TASK TO COMPLETE: Copy out every line of the entries below without changing anything.

INPUT:
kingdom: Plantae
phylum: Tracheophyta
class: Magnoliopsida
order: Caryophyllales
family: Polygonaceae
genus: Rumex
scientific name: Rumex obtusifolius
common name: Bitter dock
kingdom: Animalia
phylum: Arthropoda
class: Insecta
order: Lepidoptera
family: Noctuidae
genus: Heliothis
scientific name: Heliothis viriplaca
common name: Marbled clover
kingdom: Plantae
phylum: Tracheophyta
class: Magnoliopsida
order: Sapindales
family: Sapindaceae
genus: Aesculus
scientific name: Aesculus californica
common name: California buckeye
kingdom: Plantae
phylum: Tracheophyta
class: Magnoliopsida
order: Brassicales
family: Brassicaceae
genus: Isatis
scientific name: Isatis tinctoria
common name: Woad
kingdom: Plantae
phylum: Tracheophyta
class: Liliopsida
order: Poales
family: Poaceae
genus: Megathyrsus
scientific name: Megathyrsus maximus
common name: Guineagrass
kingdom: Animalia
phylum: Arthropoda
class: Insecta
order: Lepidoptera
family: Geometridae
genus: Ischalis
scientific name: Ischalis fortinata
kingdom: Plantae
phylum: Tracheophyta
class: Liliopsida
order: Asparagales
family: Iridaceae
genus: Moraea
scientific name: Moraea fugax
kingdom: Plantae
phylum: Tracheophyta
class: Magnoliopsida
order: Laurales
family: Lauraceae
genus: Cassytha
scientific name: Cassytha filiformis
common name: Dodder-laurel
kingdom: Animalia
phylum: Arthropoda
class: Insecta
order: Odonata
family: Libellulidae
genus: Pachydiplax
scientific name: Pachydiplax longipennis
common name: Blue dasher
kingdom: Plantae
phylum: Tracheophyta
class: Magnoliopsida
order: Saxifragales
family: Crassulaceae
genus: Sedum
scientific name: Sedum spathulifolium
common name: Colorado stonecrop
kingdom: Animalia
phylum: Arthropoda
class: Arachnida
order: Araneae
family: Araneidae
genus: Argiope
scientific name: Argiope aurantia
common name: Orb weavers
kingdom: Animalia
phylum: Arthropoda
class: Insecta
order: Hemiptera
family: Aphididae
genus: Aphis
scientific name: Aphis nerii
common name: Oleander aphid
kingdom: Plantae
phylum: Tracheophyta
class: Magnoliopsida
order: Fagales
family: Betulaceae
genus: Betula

FINAL RESULT:
kingdom: Plantae
phylum: Tracheophyta
class: Magnoliopsida
order: Caryophyllales
family: Polygonaceae
genus: Rumex
scientific name: Rumex obtusifolius
common name: Bitter dock
kingdom: Animalia
phylum: Arthropoda
class: Insecta
order: Lepidoptera
family: Noctuidae
genus: Heliothis
scientific name: Heliothis viriplaca
common name: Marbled clover
kingdom: Plantae
phylum: Tracheophyta
class: Magnoliopsida
order: Sapindales
family: Sapindaceae
genus: Aesculus
scientific name: Aesculus californica
common name: California buckeye
kingdom: Plantae
phylum: Tracheophyta
class: Magnoliopsida
order: Brassicales
family: Brassicaceae
genus: Isatis
scientific name: Isatis tinctoria
common name: Woad
kingdom: Plantae
phylum: Tracheophyta
class: Liliopsida
order: Poales
family: Poaceae
genus: Megathyrsus
scientific name: Megathyrsus maximus
common name: Guineagrass
kingdom: Animalia
phylum: Arthropoda
class: Insecta
order: Lepidoptera
family: Geometridae
genus: Ischalis
scientific name: Ischalis fortinata
kingdom: Plantae
phylum: Tracheophyta
class: Liliopsida
order: Asparagales
family: Iridaceae
genus: Moraea
scientific name: Moraea fugax
kingdom: Plantae
phylum: Tracheophyta
class: Magnoliopsida
order: Laurales
family: Lauraceae
genus: Cassytha
scientific name: Cassytha filiformis
common name: Dodder-laurel
kingdom: Animalia
phylum: Arthropoda
class: Insecta
order: Odonata
family: Libellulidae
genus: Pachydiplax
scientific name: Pachydiplax longipennis
common name: Blue dasher
kingdom: Plantae
phylum: Tracheophyta
class: Magnoliopsida
order: Saxifragales
family: Crassulaceae
genus: Sedum
scientific name: Sedum spathulifolium
common name: Colorado stonecrop
kingdom: Animalia
phylum: Arthropoda
class: Arachnida
order: Araneae
family: Araneidae
genus: Argiope
scientific name: Argiope aurantia
common name: Orb weavers
kingdom: Animalia
phylum: Arthropoda
class: Insecta
order: Hemiptera
family: Aphididae
genus: Aphis
scientific name: Aphis nerii
common name: Oleander aphid
kingdom: Plantae
phylum: Tracheophyta
class: Magnoliopsida
order: Fagales
family: Betulaceae
genus: Betula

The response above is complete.